DoD faces new series of legislative provisions showing misgivings about JEDI contract

Senate NDAA, House appropriations bill each would impose new preconditions on the Pentagon's controversial Joint Enterprise Defense Infrastructure

Best listening experience is on Chrome, Firefox or Safari. Subscribe to Federal Drive’s daily audio interviews on Apple Podcasts or PodcastOne.

Two influential Congressional committees weighed in this week with separate legislative provisions that aim to influence the Defense Department’s adoption of cloud computing. Among them are making cloud service spending more transparent, and conducting what lawmakers believe are necessary “enabling” steps before diving into the world of commercial cloud.

The provisions – one each in the House’s annual Defense appropriations bill and the Senate’s Defense policy bill – were the latest sign that some lawmakers are uncomfortable with DoD’s current approach to its upcoming JEDI contract. That is despite any shared enthusiasm for Pentagon officials’ adoption of cloud technologies.

The Senate bill, approved by the chamber’s armed services committee last month by a vote of 25-2 and released publicly this week, includes language requiring DoD to lay more technological groundwork within its own networks. The agency is preparing to transition key IT systems from government-operated infrastructure to off-site cloud hosts.

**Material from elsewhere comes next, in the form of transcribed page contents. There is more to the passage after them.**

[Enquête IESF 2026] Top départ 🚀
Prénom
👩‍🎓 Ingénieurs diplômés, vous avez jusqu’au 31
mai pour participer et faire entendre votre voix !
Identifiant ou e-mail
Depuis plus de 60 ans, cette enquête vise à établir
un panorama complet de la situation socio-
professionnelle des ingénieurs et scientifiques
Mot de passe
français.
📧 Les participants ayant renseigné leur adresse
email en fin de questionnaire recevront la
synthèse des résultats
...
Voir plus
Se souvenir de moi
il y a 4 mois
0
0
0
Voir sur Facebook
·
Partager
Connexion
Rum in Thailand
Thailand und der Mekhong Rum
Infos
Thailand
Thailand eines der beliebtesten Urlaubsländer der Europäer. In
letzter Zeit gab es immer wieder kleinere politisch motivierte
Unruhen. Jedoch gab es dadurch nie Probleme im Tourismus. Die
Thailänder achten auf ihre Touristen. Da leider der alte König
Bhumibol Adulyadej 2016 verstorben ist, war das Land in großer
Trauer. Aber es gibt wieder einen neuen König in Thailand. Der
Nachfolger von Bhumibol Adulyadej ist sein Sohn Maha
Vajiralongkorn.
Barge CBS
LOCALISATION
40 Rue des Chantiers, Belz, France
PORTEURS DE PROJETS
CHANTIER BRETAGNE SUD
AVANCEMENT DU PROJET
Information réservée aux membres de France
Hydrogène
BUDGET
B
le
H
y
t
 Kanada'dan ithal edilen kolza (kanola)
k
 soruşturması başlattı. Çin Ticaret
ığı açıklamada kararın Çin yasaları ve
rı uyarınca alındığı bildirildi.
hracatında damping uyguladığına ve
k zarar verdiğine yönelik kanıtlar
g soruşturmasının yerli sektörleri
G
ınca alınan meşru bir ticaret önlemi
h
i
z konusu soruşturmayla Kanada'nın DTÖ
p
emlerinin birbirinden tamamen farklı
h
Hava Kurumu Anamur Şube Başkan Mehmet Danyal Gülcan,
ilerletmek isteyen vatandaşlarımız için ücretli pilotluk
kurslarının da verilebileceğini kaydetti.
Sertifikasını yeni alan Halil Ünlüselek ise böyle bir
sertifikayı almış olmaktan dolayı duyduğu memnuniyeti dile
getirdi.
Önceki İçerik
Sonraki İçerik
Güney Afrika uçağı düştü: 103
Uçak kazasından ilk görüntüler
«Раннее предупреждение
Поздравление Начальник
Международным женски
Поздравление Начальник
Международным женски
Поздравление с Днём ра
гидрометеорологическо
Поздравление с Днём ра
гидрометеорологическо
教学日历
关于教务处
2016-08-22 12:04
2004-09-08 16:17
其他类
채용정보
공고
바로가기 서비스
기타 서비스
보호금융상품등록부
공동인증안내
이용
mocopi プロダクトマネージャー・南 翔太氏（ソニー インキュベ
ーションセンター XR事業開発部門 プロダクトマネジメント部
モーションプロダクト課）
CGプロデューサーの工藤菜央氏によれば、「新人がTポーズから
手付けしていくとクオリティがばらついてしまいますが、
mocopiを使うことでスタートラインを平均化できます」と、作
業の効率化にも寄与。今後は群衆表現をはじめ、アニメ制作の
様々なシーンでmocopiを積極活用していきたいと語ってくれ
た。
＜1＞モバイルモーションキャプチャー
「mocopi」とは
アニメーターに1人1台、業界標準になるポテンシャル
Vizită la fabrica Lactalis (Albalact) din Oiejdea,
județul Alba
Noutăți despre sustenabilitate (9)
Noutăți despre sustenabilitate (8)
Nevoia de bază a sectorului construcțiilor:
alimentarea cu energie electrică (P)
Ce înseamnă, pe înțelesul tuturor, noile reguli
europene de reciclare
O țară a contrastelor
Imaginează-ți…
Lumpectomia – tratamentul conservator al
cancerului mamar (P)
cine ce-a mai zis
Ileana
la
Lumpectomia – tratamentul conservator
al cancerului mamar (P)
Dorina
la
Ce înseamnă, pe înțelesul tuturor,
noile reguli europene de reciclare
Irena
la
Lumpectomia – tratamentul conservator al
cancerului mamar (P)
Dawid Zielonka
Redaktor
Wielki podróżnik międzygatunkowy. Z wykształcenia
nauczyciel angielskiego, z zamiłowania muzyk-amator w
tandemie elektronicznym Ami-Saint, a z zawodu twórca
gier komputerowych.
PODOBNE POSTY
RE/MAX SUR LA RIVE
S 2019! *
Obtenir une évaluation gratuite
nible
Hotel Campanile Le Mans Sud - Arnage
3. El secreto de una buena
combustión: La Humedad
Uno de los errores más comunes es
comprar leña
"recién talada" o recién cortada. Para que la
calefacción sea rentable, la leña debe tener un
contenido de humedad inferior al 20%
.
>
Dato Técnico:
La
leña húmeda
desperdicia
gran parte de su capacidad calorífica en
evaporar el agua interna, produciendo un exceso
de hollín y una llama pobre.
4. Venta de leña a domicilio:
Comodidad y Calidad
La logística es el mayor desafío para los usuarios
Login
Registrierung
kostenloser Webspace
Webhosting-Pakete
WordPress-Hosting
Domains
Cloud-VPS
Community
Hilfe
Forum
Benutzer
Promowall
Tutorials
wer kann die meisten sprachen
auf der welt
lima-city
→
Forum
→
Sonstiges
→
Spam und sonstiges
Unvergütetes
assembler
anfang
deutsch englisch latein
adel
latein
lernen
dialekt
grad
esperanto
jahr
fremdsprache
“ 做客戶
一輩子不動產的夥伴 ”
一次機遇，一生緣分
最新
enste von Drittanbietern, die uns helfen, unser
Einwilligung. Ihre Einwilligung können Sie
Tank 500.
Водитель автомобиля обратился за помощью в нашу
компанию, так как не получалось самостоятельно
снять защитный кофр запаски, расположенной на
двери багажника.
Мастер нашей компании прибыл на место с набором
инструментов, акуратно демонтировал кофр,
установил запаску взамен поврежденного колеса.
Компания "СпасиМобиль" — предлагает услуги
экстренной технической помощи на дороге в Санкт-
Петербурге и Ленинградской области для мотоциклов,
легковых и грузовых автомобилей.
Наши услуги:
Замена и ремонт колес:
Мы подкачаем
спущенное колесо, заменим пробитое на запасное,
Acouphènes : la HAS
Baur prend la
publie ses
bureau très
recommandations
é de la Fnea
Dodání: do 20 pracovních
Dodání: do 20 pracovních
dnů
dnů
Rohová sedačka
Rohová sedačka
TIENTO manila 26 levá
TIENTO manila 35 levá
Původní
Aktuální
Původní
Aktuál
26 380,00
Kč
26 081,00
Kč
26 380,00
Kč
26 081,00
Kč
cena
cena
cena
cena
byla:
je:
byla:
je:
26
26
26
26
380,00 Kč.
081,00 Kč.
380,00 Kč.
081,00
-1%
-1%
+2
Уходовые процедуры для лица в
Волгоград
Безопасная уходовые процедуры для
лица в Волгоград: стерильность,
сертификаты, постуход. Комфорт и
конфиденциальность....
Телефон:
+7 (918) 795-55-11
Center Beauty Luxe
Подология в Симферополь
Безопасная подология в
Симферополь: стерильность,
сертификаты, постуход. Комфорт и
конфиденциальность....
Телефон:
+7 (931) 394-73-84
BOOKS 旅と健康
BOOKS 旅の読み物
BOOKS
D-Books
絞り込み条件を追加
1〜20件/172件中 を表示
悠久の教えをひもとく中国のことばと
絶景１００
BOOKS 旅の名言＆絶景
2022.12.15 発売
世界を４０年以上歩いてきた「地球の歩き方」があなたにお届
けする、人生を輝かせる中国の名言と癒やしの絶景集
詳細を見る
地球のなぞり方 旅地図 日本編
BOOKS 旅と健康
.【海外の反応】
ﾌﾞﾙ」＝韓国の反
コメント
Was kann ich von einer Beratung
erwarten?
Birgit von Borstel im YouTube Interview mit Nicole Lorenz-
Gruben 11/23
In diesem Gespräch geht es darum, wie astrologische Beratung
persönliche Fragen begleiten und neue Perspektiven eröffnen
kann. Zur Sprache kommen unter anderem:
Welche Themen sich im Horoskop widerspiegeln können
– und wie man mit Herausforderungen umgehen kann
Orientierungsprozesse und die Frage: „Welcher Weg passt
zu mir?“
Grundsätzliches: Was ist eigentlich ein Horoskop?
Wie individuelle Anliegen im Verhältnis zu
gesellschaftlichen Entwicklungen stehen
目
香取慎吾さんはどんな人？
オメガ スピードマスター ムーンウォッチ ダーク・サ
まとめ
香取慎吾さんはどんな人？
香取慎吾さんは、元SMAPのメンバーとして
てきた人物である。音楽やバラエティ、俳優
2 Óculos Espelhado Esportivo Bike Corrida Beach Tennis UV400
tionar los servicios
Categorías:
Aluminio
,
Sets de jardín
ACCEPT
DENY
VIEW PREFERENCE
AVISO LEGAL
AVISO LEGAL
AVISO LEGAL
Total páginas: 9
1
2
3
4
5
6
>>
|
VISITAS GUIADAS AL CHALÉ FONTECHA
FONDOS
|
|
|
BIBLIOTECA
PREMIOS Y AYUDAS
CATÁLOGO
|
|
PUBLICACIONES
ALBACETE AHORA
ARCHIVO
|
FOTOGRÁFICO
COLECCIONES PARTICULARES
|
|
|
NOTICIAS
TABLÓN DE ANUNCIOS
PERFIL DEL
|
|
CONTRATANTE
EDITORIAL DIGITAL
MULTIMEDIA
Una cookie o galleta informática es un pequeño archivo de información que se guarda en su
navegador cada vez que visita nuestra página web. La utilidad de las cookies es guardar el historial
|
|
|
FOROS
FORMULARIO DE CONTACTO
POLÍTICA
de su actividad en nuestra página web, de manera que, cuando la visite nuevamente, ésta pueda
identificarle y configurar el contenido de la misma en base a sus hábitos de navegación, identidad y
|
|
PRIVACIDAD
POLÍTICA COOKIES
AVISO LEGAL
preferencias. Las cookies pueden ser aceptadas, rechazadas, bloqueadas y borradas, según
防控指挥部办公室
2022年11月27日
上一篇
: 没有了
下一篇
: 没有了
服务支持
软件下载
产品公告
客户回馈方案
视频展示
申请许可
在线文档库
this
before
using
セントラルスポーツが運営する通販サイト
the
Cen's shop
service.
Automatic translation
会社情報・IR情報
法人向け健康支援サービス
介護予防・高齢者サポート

Senators expressed concern that DoD’s Cloud Executive Steering Group, the body that’s leading the JEDI procurement, has been so preoccopied with planning the contract itself that it’s neglected the “enabling activities” and “preconditions” the department will need to address if it’s going to successfully support its IT systems once they’re in the cloud.

“The committee emphasizes the importance … of modernizing networks by adopting advanced commercial capabilities,” lawmakers wrote in a report accompanying the bill. “Network modernization is essential for cybersecurity, supporting service-level agreements for cloud services, ensuring efficient cloud access, and consolidating networks.”

Specifically, the legislation would demand that DoD draw up a plan to “rapidly acquire advanced commercial network capabilities, including software-defined networking, on-demand bandwidth and aggregated cloud access gateways, through commercial service providers.”

The plan would have to be delivered to Congress within three months of the bill’s enactment, assuming the Senate language survives the final House negotiation process.

The Senate report also suggests that lawmakers believe department officials have underestimated the difficulty of the task of migrating its legacy systems to modern, commercially-provided cloud environments. The bill would order the department to conduct a separate analysis of all the applications it hopes to eventually move to JEDI, along with the level of effort involved in rationalizing and modifying those applications so that they can be supported in the cloud.

“Workload and migration analysis are critical to understanding feasibility and costs associated with the use of commercial cloud services,” the committee wrote. “Workload analysis will reveal that some workloads performed by the DOD’s systems and applications face significant barriers to migration due to technical, intellectual property, and data rights issues whose scope and implications are not yet understood.”

The Senate bill would also crack down on further spending on applications and systems that aren’t cloud-ready. It would bar approvals for any new systems – or modernization work on existing ones – unless DoD can certify that those systems “can or would be cloud-hosted.”

Finally, as part of DoD’s upcoming JEDI procurement, the SASC version of the NDAA would demand that the department abide by provisions of the Federal Acquisition Regulation (FAR) which insist that the government award its indefinite-delivery/indefinite quantity contracts to multiple vendors whenever possible.

In a report to Congress last month, Defense officials said they would publish a formal justification for their decision to award the JEDI contract to only one company, but the department has not done so thus far.

Meanwhile, the House Appropriations Committee – the same panel which demanded the report DoD produced last month – insisted on more transparency from the department.

Its version of the Defense appropriations bill, also released this week, would restrict DoD from moving any applications or data to JEDI until it supplies another detailed report explaining how the new single-award contract fits in with the rest of the department’s cloud activities.

The moratorium would stay in place from whenever the appropriations bill is enacted until 90 days after the Pentagon supplies Congress with more details on its overall cloud spending.

Specifically, it would demand that the department deliver a plan to set up a new budgeting system that accounts for all the funds the military services and Defense agencies will use to migrate their data and systems to any cloud environment, including JEDI.

And, it would require a more detailed strategy from DoD to implement enterprise-wide cloud computing programs like JEDI and the forthcoming Defense Enterprise Office Solutions contract.

The framework would have to include “the strategy to sustain competition and innovation throughout the period of performance of each contract, including defining opportunities for multiple cloud service providers and insertion of new technologies” along with “an assessment of potential threats and security vulnerabilities of the proposed cloud computing strategy, and plans to mitigate such risks.”